Харитонов подвел ее до самой парадной, отворил дверь. Было слышно, как застучали, зацокали острые каблучки актрисы по мраморным ступенькам. Нахмурившись, Дмитрий пристально смотрел ей вслед.

Когда Харитонов отошел от дома Попудова, он бросил взгляд на угол, где стоял соглядатай. Но там никого не было — человек либо спрятался за дом, либо вовсе исчез. Похоже, он действительно следил за Верой Холодной.

Зал взорвался аплодисментами, и даже когда на сцене появились другие артисты, публика все еще продолжала аплодировать, поднявшись из-за столиков. Однако пребывая в восторге от блестящего выступления звезды, бывшие в зале казино люди все-таки умудрялись бросать осторожные взгляды на столик, стоявший возле самой сцены, где в одиночестве сидел черноволосый молодой человек с несколько раскосыми глазами. За ним стояли два охранника. На соседнем стуле лежали его котелок и трость с дорогим набалдашником из слоновой кости.

До выступления Холодной на столике возвышался огромный букет алых роз, завернутый в золотистую кружевную бумагу. И даже тем, кто не разбирался в цветах, было ясно, что стоил подобный букет целое состояние.

Когда артистка закончила петь, один из охранников, стоящих за столиком молодого человека, по едва уловимому его жесту выскочил на сцену, чтобы преподнести ей цветы. Их было очень много, однако этот букет заметно выделялся среди всех.

Молодой человек был погружен в свои мысли. На сцене уже началось другое выступление, но он не обращал на него никакого внимания, неподвижно уставясь в одну точку.

Он даже не заметил, как на столик упала легкая тень, и прямо перед ним выросла фигура артистки. При появлении Веры так близко у застывших охранников округлились глаза, но сделать ничего они не успели.

— Почему вы все время ходите за мной? — Резкий голос вырвал молодого человека из оцепенения. Подняв голову и увидев, кто стоит перед ним, он вскочил так резко, что едва не опрокинул стул.

— Мадам, я… — Он явно был так растерян, что охранники, стоящие сзади, даже переглянулись.

— Почему вы ходите за мной? — повторила артистка, нахмурившись и сжав кулаки.

— Я не ходил. Вам привиделось, — молодой человек попытался улыбнуться, но у него не получилось.

— Кто все время стоит у моего дома, ваши люди? Отвечайте!

— Ну… да. Мои люди.

— Зачем? — Голос Холодной дрожал от гнева, и не заметить этого было нельзя. Лицо молодого человека вытянулось.

— Это охрана. Я буду вас хранить.

— Что вы будете делать? — не поняла Вера.

— Я же сказал: хранить. Время смутное. Как бы чего не вышло.

— От чего вы будете меня охранять?

— Да найдется от чего.

— Я вас просила об этом? Зачем вы навязываетесь? Что вам нужно?

— Навязывают шнурки, мадам. То есть развязывают. А здесь это… не тот фасон.

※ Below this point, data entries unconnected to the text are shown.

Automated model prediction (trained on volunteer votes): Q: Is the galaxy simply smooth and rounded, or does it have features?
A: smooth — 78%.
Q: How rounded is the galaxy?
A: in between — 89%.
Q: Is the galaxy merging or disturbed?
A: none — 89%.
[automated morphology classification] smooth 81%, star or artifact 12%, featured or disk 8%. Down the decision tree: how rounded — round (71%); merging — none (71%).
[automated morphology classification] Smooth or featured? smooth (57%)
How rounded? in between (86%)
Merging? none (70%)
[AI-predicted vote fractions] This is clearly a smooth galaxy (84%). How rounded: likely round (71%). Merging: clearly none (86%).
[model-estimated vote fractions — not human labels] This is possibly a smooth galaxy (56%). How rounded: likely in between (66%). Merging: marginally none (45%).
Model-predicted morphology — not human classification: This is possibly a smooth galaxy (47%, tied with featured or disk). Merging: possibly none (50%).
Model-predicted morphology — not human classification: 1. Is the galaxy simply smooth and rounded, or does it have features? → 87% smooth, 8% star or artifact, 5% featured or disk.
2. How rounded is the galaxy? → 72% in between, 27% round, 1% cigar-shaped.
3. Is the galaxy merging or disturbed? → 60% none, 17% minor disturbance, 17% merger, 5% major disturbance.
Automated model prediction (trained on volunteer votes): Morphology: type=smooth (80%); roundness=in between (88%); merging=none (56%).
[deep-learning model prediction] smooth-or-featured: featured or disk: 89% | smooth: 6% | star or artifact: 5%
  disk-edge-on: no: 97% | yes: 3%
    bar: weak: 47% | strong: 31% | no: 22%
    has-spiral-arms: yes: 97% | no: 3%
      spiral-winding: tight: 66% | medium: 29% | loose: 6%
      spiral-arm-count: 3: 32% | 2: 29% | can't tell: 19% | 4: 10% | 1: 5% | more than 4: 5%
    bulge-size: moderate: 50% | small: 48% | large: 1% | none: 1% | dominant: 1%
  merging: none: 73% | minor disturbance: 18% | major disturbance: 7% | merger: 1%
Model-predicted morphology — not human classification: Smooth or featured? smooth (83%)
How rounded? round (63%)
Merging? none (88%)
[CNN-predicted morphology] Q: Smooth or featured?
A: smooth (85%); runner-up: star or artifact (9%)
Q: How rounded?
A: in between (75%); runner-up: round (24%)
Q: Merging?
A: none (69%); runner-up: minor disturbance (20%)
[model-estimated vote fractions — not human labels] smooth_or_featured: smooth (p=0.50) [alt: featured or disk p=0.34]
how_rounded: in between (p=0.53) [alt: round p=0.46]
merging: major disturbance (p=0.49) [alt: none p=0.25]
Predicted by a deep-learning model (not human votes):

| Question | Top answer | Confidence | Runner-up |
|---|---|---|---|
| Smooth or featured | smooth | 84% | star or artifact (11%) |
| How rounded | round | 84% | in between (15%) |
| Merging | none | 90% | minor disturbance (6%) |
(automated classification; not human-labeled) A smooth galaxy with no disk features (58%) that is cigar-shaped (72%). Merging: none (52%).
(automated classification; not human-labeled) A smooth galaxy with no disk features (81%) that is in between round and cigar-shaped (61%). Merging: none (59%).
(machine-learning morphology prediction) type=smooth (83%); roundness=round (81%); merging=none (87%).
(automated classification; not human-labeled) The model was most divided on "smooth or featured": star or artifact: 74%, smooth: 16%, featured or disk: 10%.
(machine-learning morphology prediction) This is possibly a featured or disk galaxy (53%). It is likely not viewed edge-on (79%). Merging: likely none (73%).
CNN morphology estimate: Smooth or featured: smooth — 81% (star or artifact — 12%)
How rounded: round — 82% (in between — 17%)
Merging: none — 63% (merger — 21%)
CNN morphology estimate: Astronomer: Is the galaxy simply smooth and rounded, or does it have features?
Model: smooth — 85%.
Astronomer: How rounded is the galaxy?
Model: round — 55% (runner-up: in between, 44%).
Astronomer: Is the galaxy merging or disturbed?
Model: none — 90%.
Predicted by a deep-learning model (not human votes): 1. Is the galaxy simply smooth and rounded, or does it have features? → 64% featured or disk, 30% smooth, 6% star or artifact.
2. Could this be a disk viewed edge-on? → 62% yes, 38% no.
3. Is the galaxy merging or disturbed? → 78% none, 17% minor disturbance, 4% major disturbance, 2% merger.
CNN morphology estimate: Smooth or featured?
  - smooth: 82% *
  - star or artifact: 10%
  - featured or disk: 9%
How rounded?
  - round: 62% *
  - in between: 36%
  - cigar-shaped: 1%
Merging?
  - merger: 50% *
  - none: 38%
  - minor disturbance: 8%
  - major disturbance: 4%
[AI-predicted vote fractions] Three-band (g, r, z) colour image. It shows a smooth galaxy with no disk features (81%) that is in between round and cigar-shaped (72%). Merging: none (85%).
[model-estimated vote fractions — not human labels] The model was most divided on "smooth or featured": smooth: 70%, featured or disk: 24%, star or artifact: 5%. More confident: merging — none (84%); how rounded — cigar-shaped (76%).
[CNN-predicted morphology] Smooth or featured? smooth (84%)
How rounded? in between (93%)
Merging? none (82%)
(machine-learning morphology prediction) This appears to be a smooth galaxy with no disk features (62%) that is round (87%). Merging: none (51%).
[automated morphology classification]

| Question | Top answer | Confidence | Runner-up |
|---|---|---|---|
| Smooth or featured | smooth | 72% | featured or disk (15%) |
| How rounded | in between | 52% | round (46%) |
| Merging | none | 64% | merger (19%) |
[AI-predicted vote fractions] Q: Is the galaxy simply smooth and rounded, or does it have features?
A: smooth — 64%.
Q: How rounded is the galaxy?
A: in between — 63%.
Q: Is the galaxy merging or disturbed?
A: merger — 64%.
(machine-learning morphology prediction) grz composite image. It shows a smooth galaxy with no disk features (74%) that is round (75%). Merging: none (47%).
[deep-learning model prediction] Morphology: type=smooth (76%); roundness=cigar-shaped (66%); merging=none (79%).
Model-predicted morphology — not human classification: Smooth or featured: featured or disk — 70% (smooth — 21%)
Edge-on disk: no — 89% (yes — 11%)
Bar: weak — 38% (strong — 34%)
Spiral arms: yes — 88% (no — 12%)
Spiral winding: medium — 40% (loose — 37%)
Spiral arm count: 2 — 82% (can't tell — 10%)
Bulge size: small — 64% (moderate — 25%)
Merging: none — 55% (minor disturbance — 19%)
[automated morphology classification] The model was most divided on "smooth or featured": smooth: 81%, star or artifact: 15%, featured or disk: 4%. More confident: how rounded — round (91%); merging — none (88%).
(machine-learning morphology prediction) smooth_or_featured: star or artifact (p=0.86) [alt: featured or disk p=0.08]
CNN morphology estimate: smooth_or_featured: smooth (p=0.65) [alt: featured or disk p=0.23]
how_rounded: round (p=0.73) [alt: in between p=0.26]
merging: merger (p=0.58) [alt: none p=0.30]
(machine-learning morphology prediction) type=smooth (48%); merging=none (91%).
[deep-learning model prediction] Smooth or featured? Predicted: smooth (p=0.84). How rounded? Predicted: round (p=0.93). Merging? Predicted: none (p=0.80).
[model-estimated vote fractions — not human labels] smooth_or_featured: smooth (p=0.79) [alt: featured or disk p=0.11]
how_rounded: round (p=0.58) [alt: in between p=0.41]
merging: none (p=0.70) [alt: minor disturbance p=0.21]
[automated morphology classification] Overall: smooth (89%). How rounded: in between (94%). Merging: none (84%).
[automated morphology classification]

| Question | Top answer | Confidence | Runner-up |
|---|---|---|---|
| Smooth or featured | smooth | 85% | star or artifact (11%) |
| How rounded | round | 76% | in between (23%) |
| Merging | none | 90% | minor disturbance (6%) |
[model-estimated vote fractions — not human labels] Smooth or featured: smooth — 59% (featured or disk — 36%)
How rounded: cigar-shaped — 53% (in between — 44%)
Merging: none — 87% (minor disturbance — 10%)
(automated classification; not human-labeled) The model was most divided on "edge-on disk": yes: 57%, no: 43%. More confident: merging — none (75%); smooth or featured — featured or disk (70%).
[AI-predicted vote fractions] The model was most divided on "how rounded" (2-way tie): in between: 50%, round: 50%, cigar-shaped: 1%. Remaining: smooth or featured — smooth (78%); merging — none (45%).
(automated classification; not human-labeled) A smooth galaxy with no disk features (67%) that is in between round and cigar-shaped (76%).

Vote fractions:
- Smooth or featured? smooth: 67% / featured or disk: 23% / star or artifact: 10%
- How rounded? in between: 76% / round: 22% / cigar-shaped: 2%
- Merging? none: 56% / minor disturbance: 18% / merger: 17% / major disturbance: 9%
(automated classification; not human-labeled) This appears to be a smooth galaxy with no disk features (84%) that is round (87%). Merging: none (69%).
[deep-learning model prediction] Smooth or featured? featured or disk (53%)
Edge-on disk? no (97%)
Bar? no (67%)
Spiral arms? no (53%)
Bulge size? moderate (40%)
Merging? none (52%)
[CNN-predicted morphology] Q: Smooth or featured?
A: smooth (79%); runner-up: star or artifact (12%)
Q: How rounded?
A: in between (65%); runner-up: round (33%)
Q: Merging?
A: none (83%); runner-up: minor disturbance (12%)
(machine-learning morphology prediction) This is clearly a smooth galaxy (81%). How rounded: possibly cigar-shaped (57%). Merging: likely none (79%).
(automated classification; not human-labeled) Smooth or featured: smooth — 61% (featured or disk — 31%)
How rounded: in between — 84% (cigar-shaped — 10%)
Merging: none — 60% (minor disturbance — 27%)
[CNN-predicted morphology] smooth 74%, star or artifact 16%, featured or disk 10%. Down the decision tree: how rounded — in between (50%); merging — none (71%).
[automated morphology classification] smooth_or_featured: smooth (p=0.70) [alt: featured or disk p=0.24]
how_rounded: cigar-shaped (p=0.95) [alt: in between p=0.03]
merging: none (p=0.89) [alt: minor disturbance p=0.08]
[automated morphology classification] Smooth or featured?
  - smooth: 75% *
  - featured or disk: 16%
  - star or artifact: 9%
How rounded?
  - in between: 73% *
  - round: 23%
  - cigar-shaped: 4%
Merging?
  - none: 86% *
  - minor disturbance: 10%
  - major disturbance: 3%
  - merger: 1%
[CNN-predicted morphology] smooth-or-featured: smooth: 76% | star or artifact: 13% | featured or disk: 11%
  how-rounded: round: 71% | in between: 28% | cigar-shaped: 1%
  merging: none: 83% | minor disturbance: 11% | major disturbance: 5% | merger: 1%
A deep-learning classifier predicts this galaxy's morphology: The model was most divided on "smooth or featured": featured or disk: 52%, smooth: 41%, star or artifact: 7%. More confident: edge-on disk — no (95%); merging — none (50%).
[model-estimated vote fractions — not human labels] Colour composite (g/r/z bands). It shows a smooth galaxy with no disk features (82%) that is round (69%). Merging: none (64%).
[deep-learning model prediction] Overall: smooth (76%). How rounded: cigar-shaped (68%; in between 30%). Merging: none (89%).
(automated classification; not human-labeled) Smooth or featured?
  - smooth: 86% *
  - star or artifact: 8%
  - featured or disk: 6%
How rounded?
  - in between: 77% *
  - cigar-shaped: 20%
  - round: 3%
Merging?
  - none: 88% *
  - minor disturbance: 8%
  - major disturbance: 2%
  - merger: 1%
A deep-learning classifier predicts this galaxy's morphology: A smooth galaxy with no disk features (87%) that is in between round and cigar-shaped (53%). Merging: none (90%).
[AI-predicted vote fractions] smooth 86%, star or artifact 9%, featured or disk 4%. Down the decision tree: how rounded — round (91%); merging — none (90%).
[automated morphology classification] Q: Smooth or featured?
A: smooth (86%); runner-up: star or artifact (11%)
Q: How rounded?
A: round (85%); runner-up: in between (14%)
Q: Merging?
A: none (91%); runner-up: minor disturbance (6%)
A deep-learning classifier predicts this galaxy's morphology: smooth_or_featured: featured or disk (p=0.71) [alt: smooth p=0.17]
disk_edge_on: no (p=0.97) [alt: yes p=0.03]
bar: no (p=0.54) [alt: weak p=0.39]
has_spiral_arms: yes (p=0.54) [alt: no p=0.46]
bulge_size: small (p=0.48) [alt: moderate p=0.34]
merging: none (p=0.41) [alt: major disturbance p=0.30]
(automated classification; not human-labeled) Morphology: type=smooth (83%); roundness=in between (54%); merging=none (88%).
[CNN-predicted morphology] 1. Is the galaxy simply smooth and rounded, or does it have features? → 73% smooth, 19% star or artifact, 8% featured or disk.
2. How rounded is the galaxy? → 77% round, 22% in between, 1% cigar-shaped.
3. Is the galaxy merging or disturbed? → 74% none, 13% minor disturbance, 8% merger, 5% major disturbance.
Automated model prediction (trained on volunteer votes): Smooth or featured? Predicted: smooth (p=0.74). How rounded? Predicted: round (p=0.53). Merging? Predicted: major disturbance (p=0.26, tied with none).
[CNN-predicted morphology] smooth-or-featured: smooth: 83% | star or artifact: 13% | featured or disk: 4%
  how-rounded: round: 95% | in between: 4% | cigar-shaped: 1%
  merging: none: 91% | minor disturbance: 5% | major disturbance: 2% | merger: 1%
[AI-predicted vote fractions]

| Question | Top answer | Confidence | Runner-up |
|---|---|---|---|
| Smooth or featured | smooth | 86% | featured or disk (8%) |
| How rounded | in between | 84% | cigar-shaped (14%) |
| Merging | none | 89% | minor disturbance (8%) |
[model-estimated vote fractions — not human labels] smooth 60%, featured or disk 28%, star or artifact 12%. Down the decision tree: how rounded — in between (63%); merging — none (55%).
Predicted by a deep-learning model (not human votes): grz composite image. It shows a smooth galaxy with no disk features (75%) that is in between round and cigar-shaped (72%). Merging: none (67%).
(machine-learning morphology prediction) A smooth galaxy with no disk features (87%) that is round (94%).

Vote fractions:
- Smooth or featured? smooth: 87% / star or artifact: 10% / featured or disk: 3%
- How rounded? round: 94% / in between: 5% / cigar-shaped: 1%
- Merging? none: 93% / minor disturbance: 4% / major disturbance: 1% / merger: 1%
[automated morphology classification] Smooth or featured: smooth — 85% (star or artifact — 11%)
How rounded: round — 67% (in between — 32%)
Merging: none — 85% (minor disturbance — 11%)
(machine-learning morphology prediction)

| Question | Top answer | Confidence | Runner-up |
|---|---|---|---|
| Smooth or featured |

— Зачем вы это делаете? Вам больше нечем заняться, кроме как следить за моим домом?

— Я же сказал. Я не слежу.

— Это одно и то же. Ваши люди меня раздражают. Уберите их немедленно! Я не просила меня охранять.

— А как живот вам подрежут из-за ваших брюликов, это не будет за вас раздражать? — Молодой человек, похоже, справился с волнением и заговорил с усмешкой: — То вы ходите разряженная, как цыпа, а тут устроили хипиш, шо за здрасьте! Вот кишки вам выпустят — как промеж глаз проскочат, будет вам хипиш на ровном месте! Так шо скажите спасибо, шо Миша вас охраняет. А то позвали вас всю в брюликах, а охранять за как? Гусь этот скворчатый, швицер за полфраера, шо за вас до пролетки возит, он должен был за охрану позаботиться! — В голосе его зазвучала злость. — А он здрасьте — даже шнурки не погладил! Так шо не надрывайте нервы, бо простудитесь. И сделайте мине ша за моих людей, шо вас под домом пасут. Поверьте, им жисть не сахар торчать как пень посреди оглобли под этим вашим доходным домом, шоб вас за камушки не порезали! И не скворчите на меня зубами, бо до юшки сотрутся — как петь тогда будете?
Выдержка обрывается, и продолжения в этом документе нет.